Das Album heißt „Closure/Continuation“, also „Abschluss/Fortsetzung“, der Fan möge sich seines denken. Mit dem Albumtitel im Hinterkopf meint man man in der ersten Hälfte des Albums die „Closure“ zu hören, also den Abschluss der „alten“ PORCUPINE TREE Ära, und in der zweiten Hälfte die „Continuation“. Bei aller Vertrautheit des PORCUPINE TREE Sounds in den Ohren der alten Fans gibt es in den letzten drei Stücken eher neueres, ungewohntes zu hören, die die Hörerschaft der Band fordert und viele Hördurchgänge einfordern.
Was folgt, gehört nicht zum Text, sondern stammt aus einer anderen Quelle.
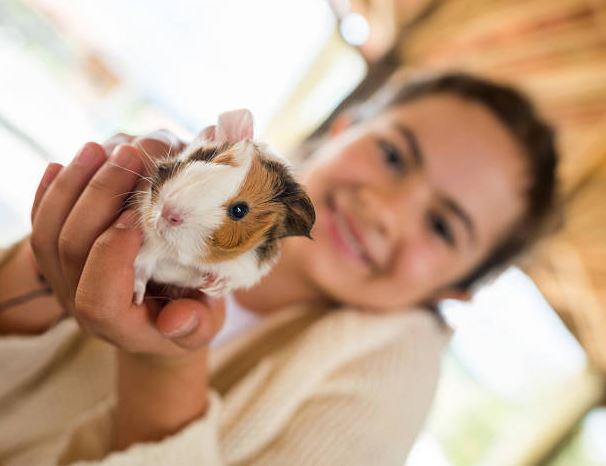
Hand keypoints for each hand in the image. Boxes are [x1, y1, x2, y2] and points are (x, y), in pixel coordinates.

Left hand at [30, 130, 223, 360]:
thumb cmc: (191, 315)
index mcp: (120, 324)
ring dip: (73, 184)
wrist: (163, 313)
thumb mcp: (206, 326)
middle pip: (71, 248)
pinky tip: (66, 163)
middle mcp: (81, 302)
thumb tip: (174, 320)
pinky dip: (50, 190)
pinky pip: (41, 222)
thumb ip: (194, 327)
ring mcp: (63, 278)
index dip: (113, 253)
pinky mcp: (57, 256)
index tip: (142, 214)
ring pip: (48, 230)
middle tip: (130, 156)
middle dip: (98, 196)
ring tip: (100, 148)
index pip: (98, 297)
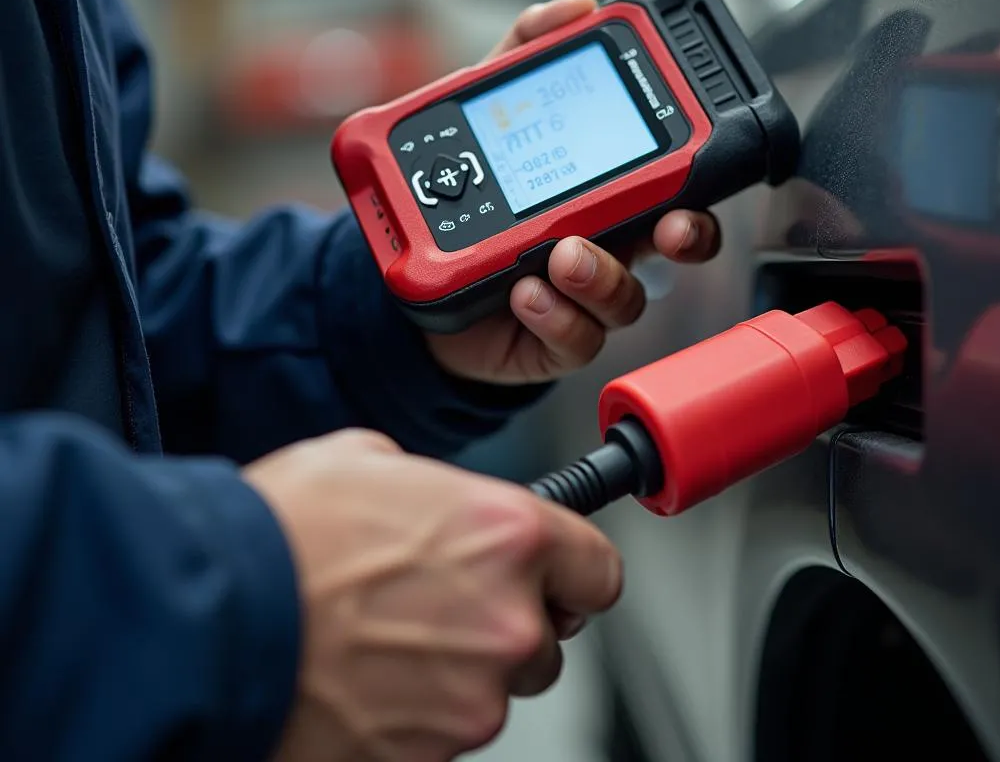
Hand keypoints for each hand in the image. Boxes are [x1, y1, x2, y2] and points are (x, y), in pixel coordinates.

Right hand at [246, 429, 620, 761]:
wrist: (209, 619)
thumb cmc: (282, 531)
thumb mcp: (366, 458)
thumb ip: (432, 482)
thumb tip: (434, 500)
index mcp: (507, 534)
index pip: (599, 569)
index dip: (576, 570)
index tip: (560, 574)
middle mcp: (506, 621)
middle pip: (546, 638)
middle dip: (504, 622)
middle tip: (438, 601)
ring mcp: (469, 699)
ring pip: (494, 690)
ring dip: (457, 668)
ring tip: (384, 636)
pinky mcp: (427, 757)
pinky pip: (443, 729)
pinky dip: (415, 709)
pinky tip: (363, 675)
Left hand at [426, 0, 720, 384]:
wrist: (418, 268)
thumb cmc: (473, 191)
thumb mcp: (489, 112)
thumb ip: (523, 57)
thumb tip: (572, 9)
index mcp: (605, 191)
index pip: (671, 185)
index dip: (697, 180)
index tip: (699, 159)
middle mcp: (608, 242)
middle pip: (674, 244)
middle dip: (685, 234)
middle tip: (667, 224)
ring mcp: (582, 293)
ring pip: (627, 297)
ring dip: (602, 275)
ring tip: (560, 257)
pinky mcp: (550, 333)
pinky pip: (575, 336)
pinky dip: (555, 315)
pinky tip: (524, 293)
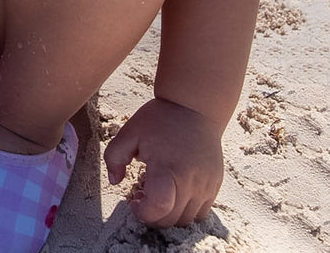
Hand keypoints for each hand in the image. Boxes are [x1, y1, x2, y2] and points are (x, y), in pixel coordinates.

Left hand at [103, 97, 223, 227]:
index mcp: (168, 167)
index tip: (133, 201)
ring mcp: (206, 185)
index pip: (160, 207)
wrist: (194, 109)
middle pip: (172, 219)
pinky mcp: (215, 185)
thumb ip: (114, 156)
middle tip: (141, 197)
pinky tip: (173, 192)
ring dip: (169, 215)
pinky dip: (185, 210)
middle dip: (153, 216)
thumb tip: (114, 181)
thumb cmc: (159, 120)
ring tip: (157, 194)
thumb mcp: (129, 131)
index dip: (144, 213)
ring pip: (187, 219)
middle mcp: (191, 181)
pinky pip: (201, 211)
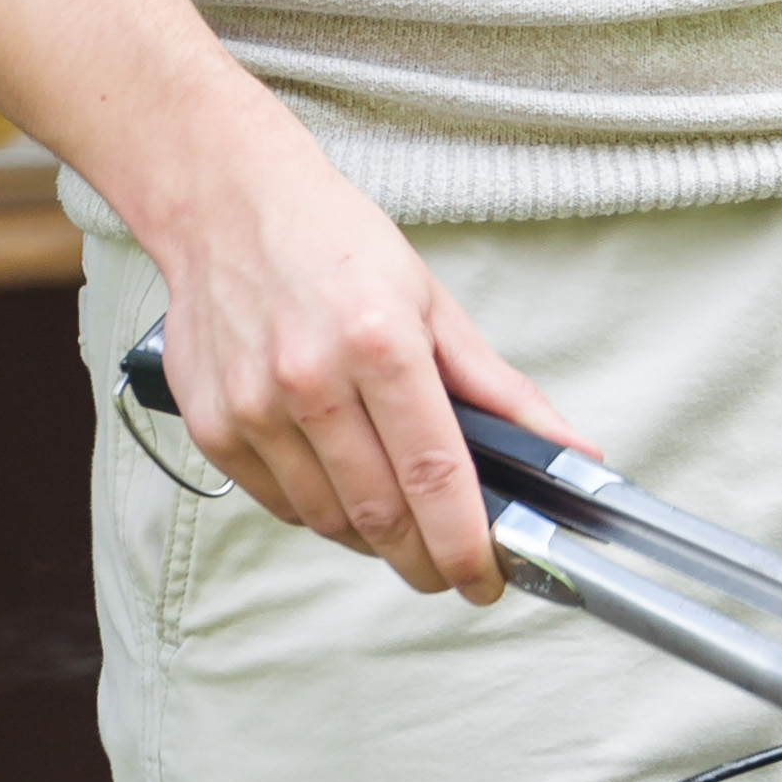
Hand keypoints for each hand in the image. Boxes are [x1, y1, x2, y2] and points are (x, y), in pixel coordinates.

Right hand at [147, 82, 591, 604]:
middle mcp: (310, 379)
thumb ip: (499, 390)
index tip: (486, 578)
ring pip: (328, 521)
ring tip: (400, 520)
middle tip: (451, 568)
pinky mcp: (213, 427)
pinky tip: (343, 487)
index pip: (434, 476)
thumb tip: (567, 452)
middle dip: (426, 560)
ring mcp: (253, 407)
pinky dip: (320, 513)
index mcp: (378, 342)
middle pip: (380, 514)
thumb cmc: (333, 244)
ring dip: (374, 539)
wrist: (226, 204)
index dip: (466, 545)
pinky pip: (280, 505)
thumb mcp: (432, 303)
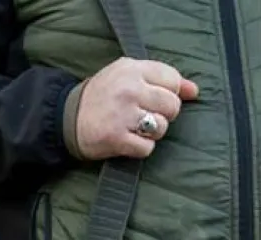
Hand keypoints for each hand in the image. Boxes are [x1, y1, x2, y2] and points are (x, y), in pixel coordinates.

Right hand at [72, 57, 198, 159]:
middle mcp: (129, 89)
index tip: (156, 100)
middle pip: (171, 106)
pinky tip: (129, 142)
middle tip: (148, 117)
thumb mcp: (128, 75)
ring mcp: (122, 115)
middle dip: (164, 115)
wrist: (66, 118)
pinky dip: (141, 148)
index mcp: (132, 69)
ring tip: (137, 129)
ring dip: (153, 133)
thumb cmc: (102, 96)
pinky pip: (147, 148)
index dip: (170, 93)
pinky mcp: (116, 139)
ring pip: (161, 128)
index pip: (172, 80)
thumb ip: (162, 79)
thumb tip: (195, 92)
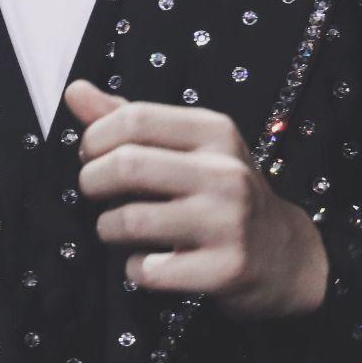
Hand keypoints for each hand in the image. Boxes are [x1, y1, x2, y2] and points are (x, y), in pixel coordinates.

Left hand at [64, 79, 328, 321]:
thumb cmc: (224, 193)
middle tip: (92, 191)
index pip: (134, 119)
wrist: (286, 255)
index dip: (95, 137)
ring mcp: (228, 223)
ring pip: (129, 221)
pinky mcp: (224, 270)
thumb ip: (130, 119)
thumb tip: (74, 92)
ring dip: (107, 228)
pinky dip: (134, 268)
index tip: (90, 154)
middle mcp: (225, 173)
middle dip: (91, 181)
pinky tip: (148, 262)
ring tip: (117, 228)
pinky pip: (147, 270)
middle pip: (125, 166)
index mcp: (215, 133)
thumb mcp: (190, 147)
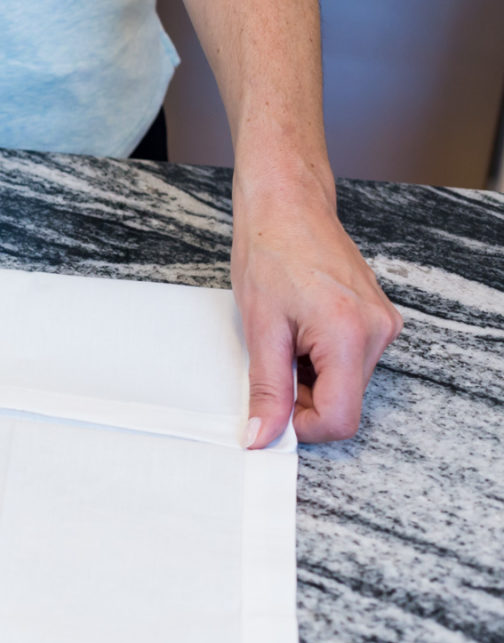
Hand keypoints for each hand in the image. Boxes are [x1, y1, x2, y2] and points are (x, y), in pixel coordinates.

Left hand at [232, 177, 401, 446]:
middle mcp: (378, 331)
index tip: (272, 412)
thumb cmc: (270, 252)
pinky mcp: (377, 318)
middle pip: (343, 403)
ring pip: (345, 384)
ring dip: (308, 377)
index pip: (339, 419)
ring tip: (284, 337)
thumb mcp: (260, 328)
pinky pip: (349, 361)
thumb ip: (266, 389)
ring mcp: (382, 324)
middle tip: (271, 362)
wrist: (286, 206)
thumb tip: (264, 436)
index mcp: (350, 335)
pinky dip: (319, 360)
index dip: (301, 426)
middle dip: (302, 397)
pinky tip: (299, 330)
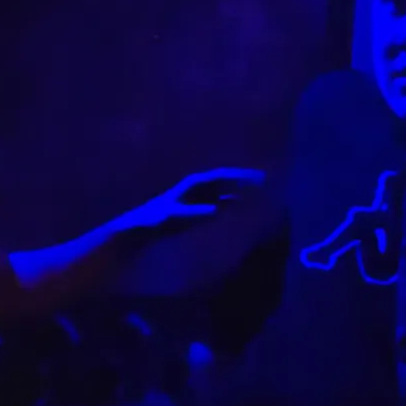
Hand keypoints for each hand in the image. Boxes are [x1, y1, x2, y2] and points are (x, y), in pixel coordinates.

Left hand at [114, 167, 266, 237]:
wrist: (138, 228)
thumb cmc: (154, 221)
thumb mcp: (173, 218)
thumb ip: (193, 214)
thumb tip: (215, 211)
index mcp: (194, 184)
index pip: (223, 176)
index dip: (242, 176)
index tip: (260, 178)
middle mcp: (197, 186)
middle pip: (226, 180)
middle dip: (246, 180)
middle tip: (268, 182)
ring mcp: (197, 195)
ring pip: (224, 189)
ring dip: (240, 190)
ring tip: (259, 193)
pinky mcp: (196, 206)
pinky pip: (220, 199)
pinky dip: (233, 200)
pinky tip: (241, 206)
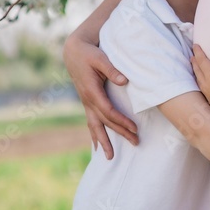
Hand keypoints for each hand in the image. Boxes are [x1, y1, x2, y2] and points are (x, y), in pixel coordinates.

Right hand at [63, 32, 137, 159]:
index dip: (122, 121)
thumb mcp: (101, 58)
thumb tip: (124, 81)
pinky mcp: (87, 102)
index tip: (134, 128)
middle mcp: (87, 100)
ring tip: (110, 157)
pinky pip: (91, 122)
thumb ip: (112, 69)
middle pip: (105, 122)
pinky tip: (96, 147)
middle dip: (120, 133)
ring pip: (95, 126)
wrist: (73, 52)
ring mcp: (86, 103)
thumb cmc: (89, 54)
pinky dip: (94, 135)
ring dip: (103, 141)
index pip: (109, 111)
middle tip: (136, 142)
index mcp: (92, 91)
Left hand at [191, 42, 209, 112]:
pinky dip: (199, 82)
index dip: (198, 52)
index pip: (202, 60)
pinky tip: (202, 84)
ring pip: (198, 79)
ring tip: (195, 67)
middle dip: (195, 61)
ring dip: (196, 72)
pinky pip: (201, 88)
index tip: (195, 45)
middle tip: (192, 55)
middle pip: (197, 70)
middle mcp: (206, 83)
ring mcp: (207, 93)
Ein toller Anschluss des Albums ist „Chimera ́s Wreck“ das längste Werk des Albums und eine großartige Prog-Komposition. Der balladeske Beginn und die packende Weiterführung, aber eben irgendwie anders als man es von PORCUPINE TREE meint erwarten zu wollen.

„Closure/Continuation“ will erobert werden. Auch das Artwork, extrem spröde, erstaunt. Etwas mehr Liebe hätte es schon vertragen. Steven Wilson hat immer probiert, seine Musik „anders“ zu machen als es seine Hörerschaft erwartet. In dem Falle ist es aber ungerecht, seinen Namen über den der anderen zu stellen. Alle haben in Interviews hervorgehoben, dass erstmals in der Bandgeschichte die Musik demokratisch entstanden ist, dass alle drei zu gleichen Teilen den Kreativpart übernommen haben. Ein weitere Nachricht, die der interessierte Konsument aus dem Umfeld des Albums mit Erstaunen zur Kenntnis nimmt. Auf die Frage hin, ob und wie es nun mit PORCUPINE TREE weitergeht meinte man, dass man sich weitere gemeinsame neue Musik sehr gut vorstellen könne, denn das gemeinsame Arbeiten an den Songs habe wohl großen Spaß gemacht. Das Flagschiff der Progressive Rock PORCUPINE TREE fährt wieder um die Welt. Man darf sehr gespannt sein, ob und wie lange diese Reise weiter geht.